Our California-based utilities client supplies natural gas and electricity to over 3 million customers every year. Since incorporating over 140 years ago, this Fortune 500 company has built more than 10,000 miles of underground power and 6,000 miles of overhead power.
Scaling machine learning
Our client had begun using models to respond to fire emergencies, but was struggling to scale operations to meet the intensity and unpredictability of business operations during fire season. Performance, reliability, auditability, and developer-friendly tools were major priorities for the client. They wanted a smooth transition to the cloud that maximized the work they had already put into their models, while architecting a future operating state that made model operations more collaborative, automated, and visible within the enterprise.
Success in the cloud
Our goal was to pair an innovative machine learning architecture and industry-leading best practices. The new architecture would improve scalability, reduce costs, establish an automated audit trail, and optimize business insights—all as part of our client’s forward-thinking cloud strategy. Using MLOps, solution architecture, and workflow best practices would help the team work effectively and enable new data scientists to onboard easily.
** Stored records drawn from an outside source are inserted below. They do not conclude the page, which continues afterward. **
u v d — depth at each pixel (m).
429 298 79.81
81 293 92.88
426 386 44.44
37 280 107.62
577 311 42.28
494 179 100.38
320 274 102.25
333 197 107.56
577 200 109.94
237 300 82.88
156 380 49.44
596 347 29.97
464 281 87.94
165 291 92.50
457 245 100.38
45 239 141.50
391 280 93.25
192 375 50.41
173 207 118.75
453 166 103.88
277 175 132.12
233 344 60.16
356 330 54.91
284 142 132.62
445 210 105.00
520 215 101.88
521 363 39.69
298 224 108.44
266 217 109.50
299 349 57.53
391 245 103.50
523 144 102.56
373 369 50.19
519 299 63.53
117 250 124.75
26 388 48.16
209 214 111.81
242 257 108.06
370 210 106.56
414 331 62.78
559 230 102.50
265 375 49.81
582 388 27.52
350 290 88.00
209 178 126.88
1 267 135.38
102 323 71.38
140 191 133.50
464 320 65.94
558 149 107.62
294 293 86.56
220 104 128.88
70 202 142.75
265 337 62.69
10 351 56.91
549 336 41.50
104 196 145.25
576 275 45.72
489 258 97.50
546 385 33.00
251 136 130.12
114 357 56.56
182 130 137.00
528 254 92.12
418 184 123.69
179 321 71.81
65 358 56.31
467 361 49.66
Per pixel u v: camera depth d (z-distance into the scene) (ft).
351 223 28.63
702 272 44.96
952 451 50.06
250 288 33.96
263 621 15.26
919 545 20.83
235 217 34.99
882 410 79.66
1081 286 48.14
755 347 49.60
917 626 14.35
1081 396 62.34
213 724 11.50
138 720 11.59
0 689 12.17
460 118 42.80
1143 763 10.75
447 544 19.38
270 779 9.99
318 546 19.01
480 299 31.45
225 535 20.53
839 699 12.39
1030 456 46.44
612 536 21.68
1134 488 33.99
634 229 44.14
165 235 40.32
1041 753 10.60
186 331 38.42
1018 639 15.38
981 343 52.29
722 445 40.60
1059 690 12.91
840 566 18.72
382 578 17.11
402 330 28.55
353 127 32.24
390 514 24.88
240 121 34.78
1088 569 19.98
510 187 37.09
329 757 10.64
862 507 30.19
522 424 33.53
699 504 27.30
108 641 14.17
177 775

For a scalable, cost-effective, and modern solution, we turned to AWS.
Compiling the data
Data science teams often develop features from a range of datasets housed in multiple systems, each with different update schedules and owners. One of our first priorities for this cloud migration was to place data into a cost-effective storage solution and enable low-latency querying using a cloud-native query engine. We selected Athena for querying; we leverage Glue and Wrangler to infer schemas and convert data files into performant formats. When selecting services and designing architecture, we considered feature complexity, data size, cross-team sharing, and model use cases.
Scalable machine learning
We chose SageMaker Studio as our data science platform. SageMaker leverages the power of Jupyter Notebooks with the tools and services available in AWS. Our solution combined SageMaker with the power of CI/CD pipelines, Terraform infrastructure as code, and distributed compute workflows to create a versatile environment for experimentation and model development. Deployment pathways enable quick model promotion into production using automated pipelines. Migrated models run faster in AWS with scalable compute, while development teams iterate faster with data, environments, and infrastructure that are established through SageMaker and ready to for use.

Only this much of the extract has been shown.